Des sociétés de BTP condamnées à payer plus de 164 millions pour des malfaçons à l’Université

Le campus de Nouville, université de la Nouvelle-Calédonie
Cinq ans après la livraison du pôle de recherche et de pédagogies innovantes (Sigma), l’Université de Nouvelle-Calédonie réclamait plus de 225 millions de francs aux entreprises chargées de la construction et au contrôleur technique. Le tribunal administratif a tranché.

Depuis 2018 trône au-dessus de la grande cour du campus, à Nouville, le pôle de recherche et de pédagogies innovantes. Un bâtiment ultramoderne de 3 600 m2 pour faire passer l’Université de Nouvelle-Calédonie dans une autre dimension.

C'était l'objectif du projet, intitulé Sigma. Un projet à 1,8 milliard de francs, dont la moitié a été financée en fonds propres par l’établissement universitaire. L'édifice héberge l’institut des sciences exactes et appliquées (Isea), regroupant des dizaines de chercheurs, le pôle Pépite, un laboratoire d’expérimentation « Fab Lab », un studio de production audiovisuelle et une salle de montage multimédia… Bref, du matériel et des instruments de haute technologie au service de la recherche de pointe et du rayonnement de l’UNC.

Sauf que Sigma a donné des sueurs froides aux responsables de l’Université. En cause, la survenue d’importantes malfaçons.

Des malfaçons sur la « structure porteuse »

Des réserves avaient été émises dès la réception du bâtiment, en août et en octobre 2018. Ce n’est finalement qu’en juin 2021, révèle un jugement du tribunal administratif, que des « désordres » sont apparus « sur les éléments de la structure porteuse ». L'UNC avait alors été contrainte « d’interdire l’accès à certains locaux du bâtiment et aux places de parking situées au-dessus de la zone de glissement ».

L’expert judiciaire relève que la solidité des poteaux est compromise à terme et que ces désordres sont de nature à compromettre la stabilité de la salle MMI.

Un expert judiciaire avait été désigné pour déterminer d’éventuelles responsabilités des membres du groupement de maîtrise d’œuvre qui avaient remporté cet énorme marché.
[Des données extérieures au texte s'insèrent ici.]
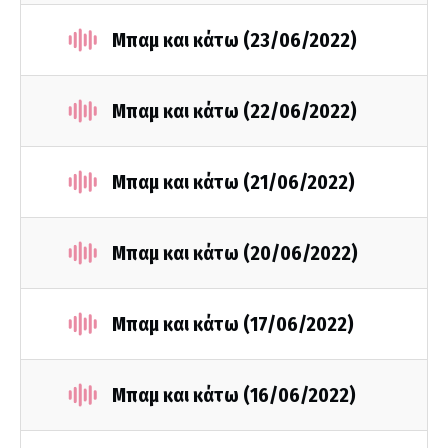
Μπαμ και κάτω (23/06/2022)
Μπαμ και κάτω (22/06/2022)
Μπαμ και κάτω (21/06/2022)
Μπαμ και κάτω (20/06/2022)
Μπαμ και κάτω (17/06/2022)
Μπαμ και κάτω (16/06/2022)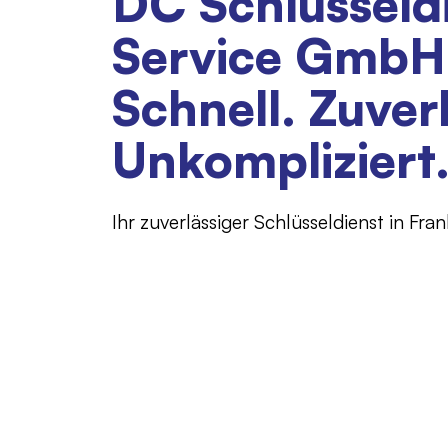
DC Schlüsseld
Service GmbH
Schnell. Zuver
Unkompliziert
Ihr zuverlässiger Schlüsseldienst in Fran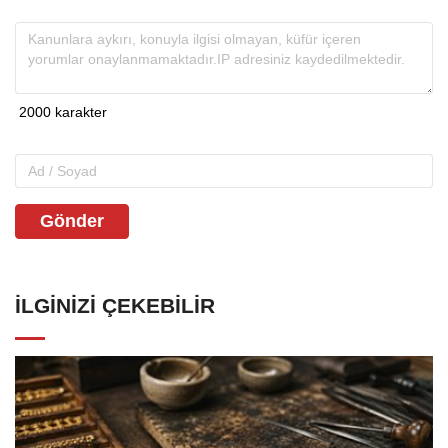
Gönder
İLGINIZI ÇEKEBILIR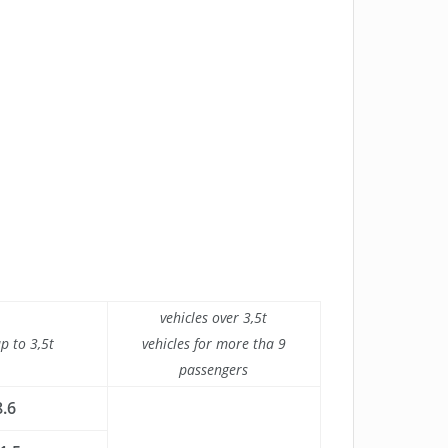
vehicles over 3,5t
up to 3,5t
vehicles for more tha 9
passengers
8.6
Son rapport est tombé en janvier 2022. Les conclusions : trois poteaux en béton armé, supportant la salle des métiers du multimédia et de l’internet (MMI), présentaient « des fissures traversantes » avec, pour l’un d’eux, « une déformation transversale ».

En cause, d’après l’expert, « une erreur de conception » en « l’absence d’étude de faisabilité »« L’expert judiciaire relève que la solidité des poteaux est compromise à terme et que ces désordres sont de nature à compromettre la stabilité de la salle MMI et à la rendre impropre à sa destination, de sorte qu’ils entrent dans le champ de la garantie décennale », souligne le jugement.

Une expertise contestée

C’est sur la base de ce rapport que l’UNC a demandé la condamnation solidaire des membres du groupement de maîtrise d’œuvre et du contrôleur technique, ainsi que de leurs assureurs respectifs, à lui verser 225 478 301 francs CFP, en réparation des malfaçons.

Au cours de la procédure et devant la juridiction administrative, les sociétés de BTP ont remis en cause « le sérieux des travaux de l’expert judiciaire », soutenant que le rapport final devait être écarté de la procédure car « entaché d’irrégularités ». L’expert judiciaire aurait ainsi, selon elles, « manqué à l’accomplissement de sa mission », indiquant par la suite que « l’évaluation des causes du sinistre n’était pas précédée d’une procédure contradictoire suffisante ».

Des arguments balayés par les magistrats.

Réparation financière

La juridiction a donc fini par trancher le litige en retenant que les malfaçons étaient « imputables à la maîtrise d’œuvre et au contrôleur technique en raison du choix retenu pour assurer la stabilité des fondations ».

L’Université réclamait dès lors une réparation financière, « au titre des études et des travaux engagés pour la mise en sécurité du site, le retrait de la lentille et les réparations de gros œuvre » ainsi que « la remise en état du talus et du parking ». Ainsi qu'une indemnisation pour « la perte d’exploitation des zones du bâtiment Sigma n’ayant pu être utilisées pendant la période d’interdiction d’accès à la salle MMI, au parcours de santé, à la terrasse et aux places de parking ».

Le tribunal a finalement considéré que l’UNC devait être dédommagée à hauteur de 164,8 millions de francs en réparation des malfaçons.

Les sociétés du groupement de maîtrise d’œuvre et le contrôleur technique, condamnés, ont un délai de deux mois pour faire appel du jugement.